Halliburton subs settle OFAC claims
Halliburton Atlantic Limited (HAL) has agreed to pay $304,706 on behalf of itself and its affiliate, Halliburton Overseas Limited (HOL), to settle potential civil liability for alleged violations of the Cuban Assets Control Regulations, 31 C.F.R. part 515 (the “CACR”), by HAL and HOL, reports the Treasury Department's Office of Foreign Assets Control (OFAC)
From on or about February 15, 2011, to on or about April 6, 2011, HAL and HOL, two Cayman Island subsidiaries of the U.S. company Halliburton Energy Services, Inc. (collectively, “Halliburton”), appear to have violated § 515.201(b) of the CACR by dealing in property in which Cuba or a Cuban national had an interest when they exported goods and services in support of oil and gas exploration and drilling activities within the Cabinda Onshore South Block oil concession (the “Concession”) in Angola.

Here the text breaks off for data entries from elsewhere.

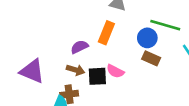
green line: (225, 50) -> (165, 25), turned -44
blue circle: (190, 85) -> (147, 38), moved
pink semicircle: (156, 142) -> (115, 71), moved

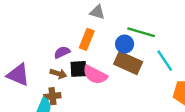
brown rectangle: (151, 58) -> (128, 63), size x1.6
pink semicircle: (115, 71) -> (95, 75), size x1.5
black square: (97, 76) -> (78, 69), moved

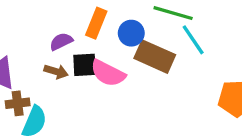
blue circle: (125, 44) -> (131, 33), moved
cyan line: (165, 61) -> (193, 40), moved
brown cross: (52, 96) -> (18, 103), moved

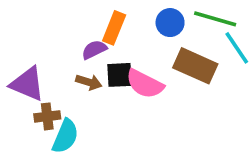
orange rectangle: (96, 23) -> (114, 28), moved
blue circle: (131, 33) -> (170, 23), moved

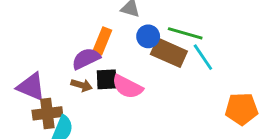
purple semicircle: (94, 50) -> (86, 59), size x1.4
brown rectangle: (195, 66) -> (169, 53), moved
brown cross: (47, 116) -> (47, 113), size x1.4

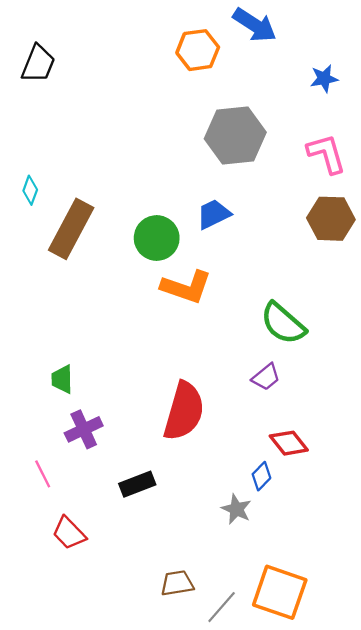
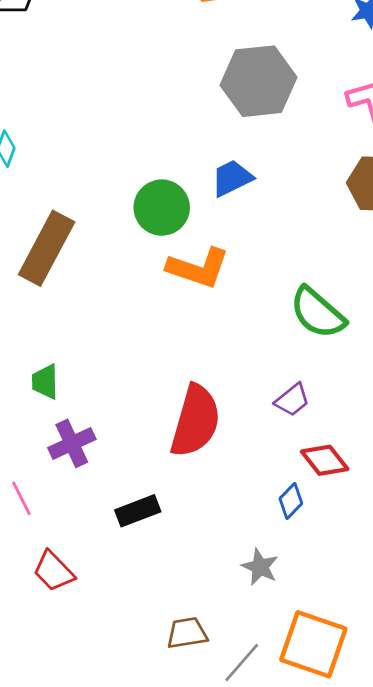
brown rectangle: (71, 229) -> (47, 248), moved
purple trapezoid: (266, 377) -> (292, 400), moved
gray star: (236, 509) -> (260, 567), moved

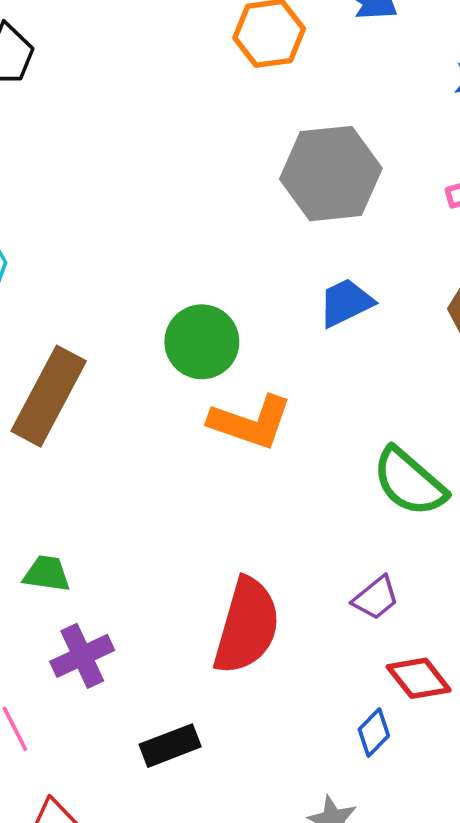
blue trapezoid: (232, 178) -> (346, 303), moved
green trapezoid: (45, 382) -> (47, 574), turned 99

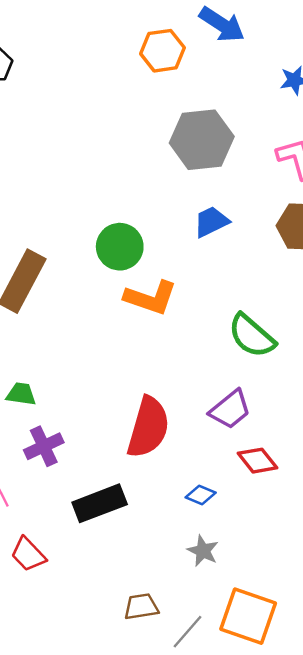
purple trapezoid: (376, 598) -> (230, 409), size x1.4
blue diamond: (374, 733) -> (201, 495), moved, turned 68
black rectangle: (170, 746) -> (100, 503), size x1.4

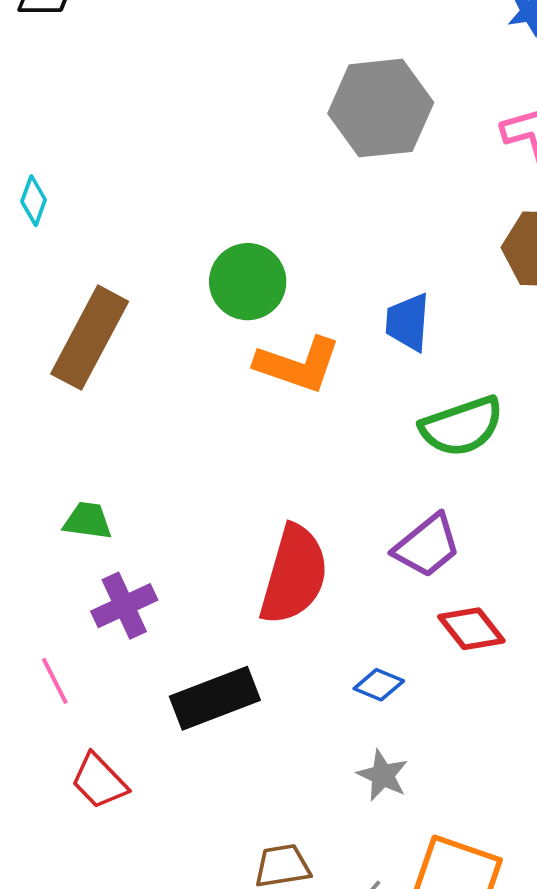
blue trapezoid: (211, 222) -> (408, 322), moved, turned -60
green semicircle: (252, 336) -> (462, 426), turned -60

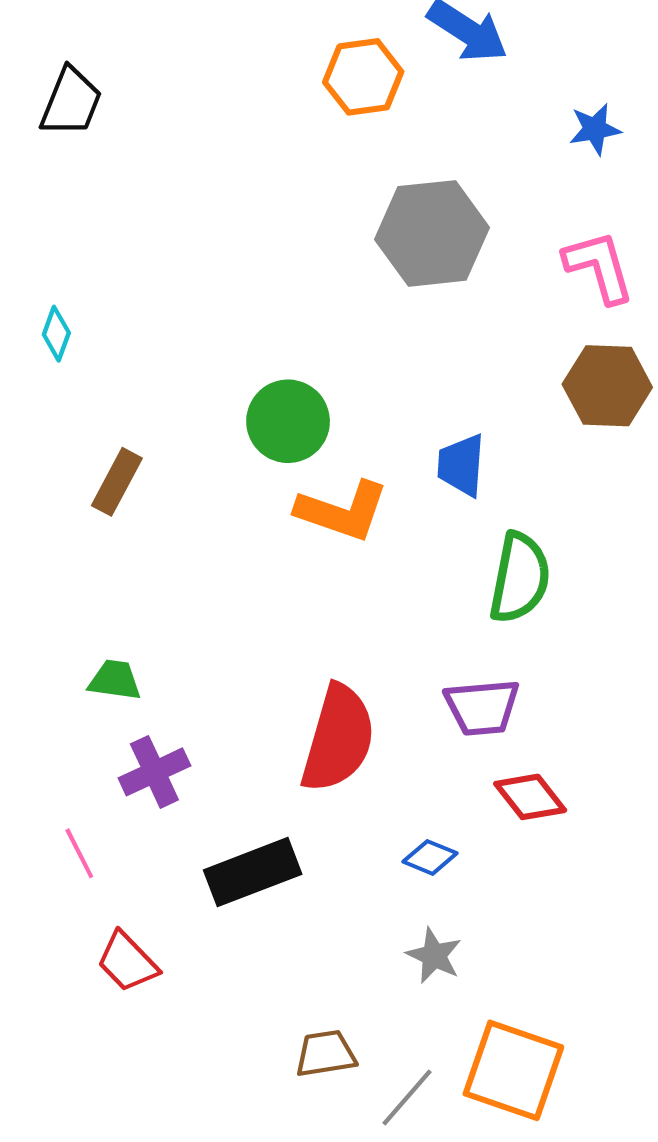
brown rectangle: (90, 338) -> (117, 482), size x0.6
green semicircle: (462, 426) -> (520, 578), turned -60
purple trapezoid: (427, 546) -> (482, 707), turned 34

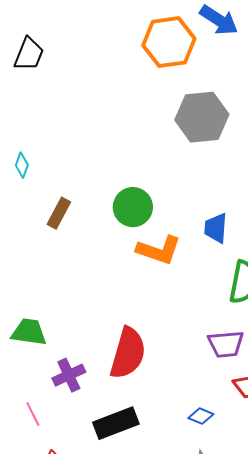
orange hexagon: (363, 77) -> (169, 42), size x1.4
brown rectangle: (117, 482) -> (59, 213), moved
green trapezoid: (115, 680) -> (29, 332), moved, size x1.4
red semicircle: (338, 739) -> (128, 353), moved

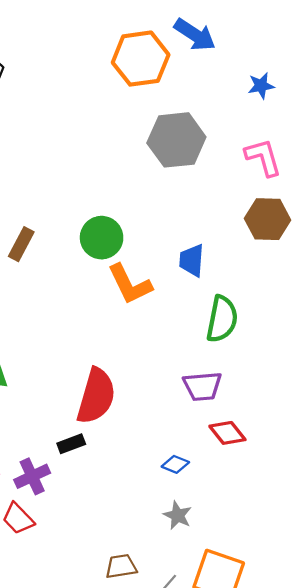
orange L-shape: (159, 250) -> (130, 284), turned 45
purple cross: (69, 375) -> (32, 476), moved
black rectangle: (116, 423) -> (71, 444), moved, size x0.6

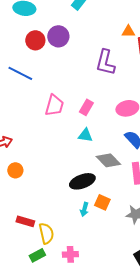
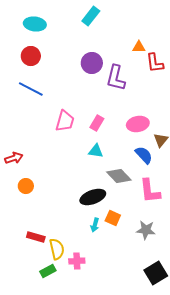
purple circle: (58, 36) -> (92, 63), moved
red circle: (35, 40) -> (31, 56), moved
pink cross: (70, 254) -> (77, 261), moved

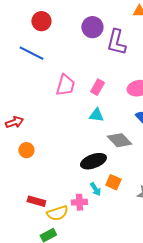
red circle: (31, 56) -> (41, 21), moved
cyan arrow: (95, 225) -> (95, 189), turned -48
yellow semicircle: (57, 249) -> (57, 213), turned 85
pink cross: (77, 261) -> (79, 202), moved

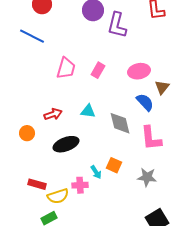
cyan triangle: (96, 115) -> (88, 111), moved
red arrow: (14, 122) -> (53, 114), moved
gray diamond: (119, 140) -> (120, 123), turned 30
black ellipse: (93, 161) -> (66, 144), moved

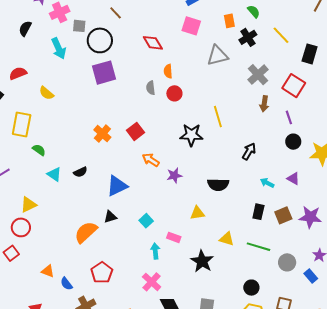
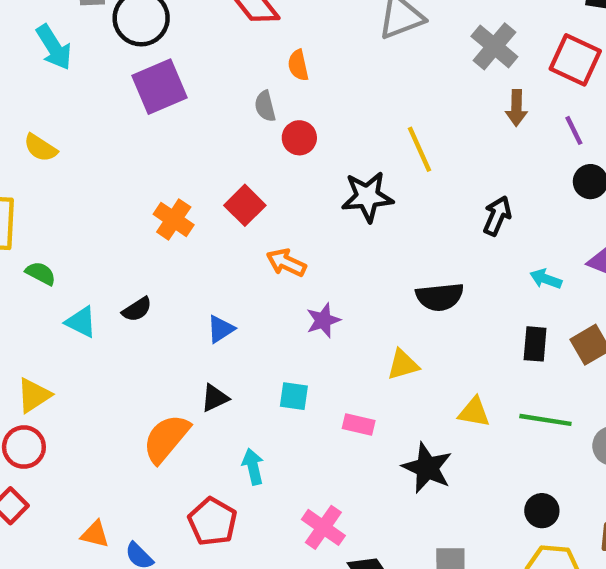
red circle: (174, 93) -> (299, 138), moved
purple star: (174, 175) -> (323, 320), moved
blue triangle: (117, 186) -> (221, 329), size x0.6
cyan square: (146, 221) -> (294, 396), turned -32
cyan arrow: (155, 251) -> (253, 467), moved

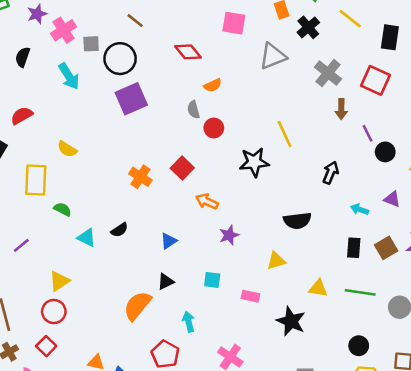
orange semicircle: (298, 65) -> (213, 85), turned -102
purple line: (574, 130) -> (367, 133), moved
yellow semicircle: (40, 148) -> (67, 149), moved

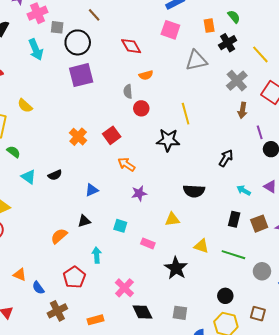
yellow line: (350, 19) -> (260, 54), moved
yellow line: (285, 134) -> (186, 114), moved
orange semicircle: (137, 306) -> (59, 236), size x0.7

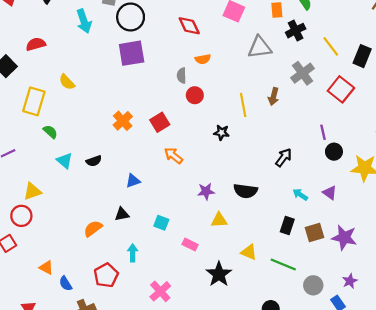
brown arrow: (242, 110) -> (274, 96), moved
black star: (168, 140) -> (222, 133), size x0.6
purple star: (139, 193) -> (206, 191), moved

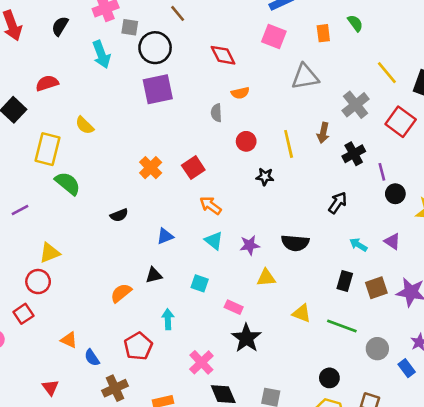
black cross: (296, 31) -> (354, 154), moved
red circle: (195, 95) -> (246, 141), moved
green semicircle: (50, 132) -> (68, 183), size x1.5
cyan triangle: (65, 161) -> (214, 241), moved
black star: (219, 274) -> (246, 338), moved

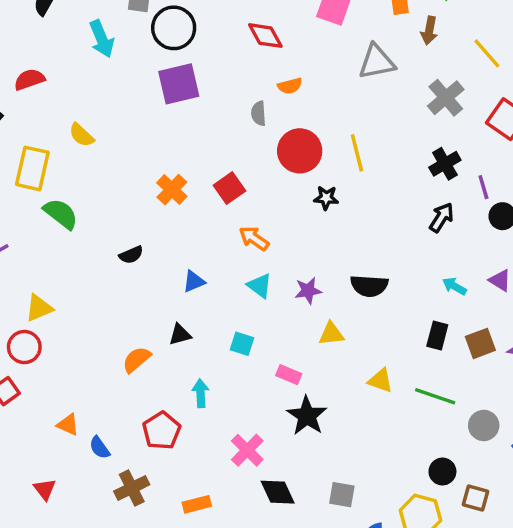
brown arrow: (323, 133) -> (429, 31), moved
red circle: (246, 141) -> (300, 151), size x1.6
black arrow: (338, 203) -> (441, 217), moved
black circle: (329, 378) -> (442, 472), moved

Specifically, Cuba Petroleo, a state-owned Cuban company also known as Cupet, held a five percent interest in an oil and gas production consortium (“the Consortium”) and corresponding interests in the Concession and any oil or gas procured within the Concession.
OFAC determined that the alleged violations were voluntarily self-disclosed and constituted a non-egregious case. The total transaction value of the alleged violations was $1,189,752. The statutory maximum civil monetary penalty for the alleged violations was $1,235,000 and the base penalty amount for the alleged violations was $423,202.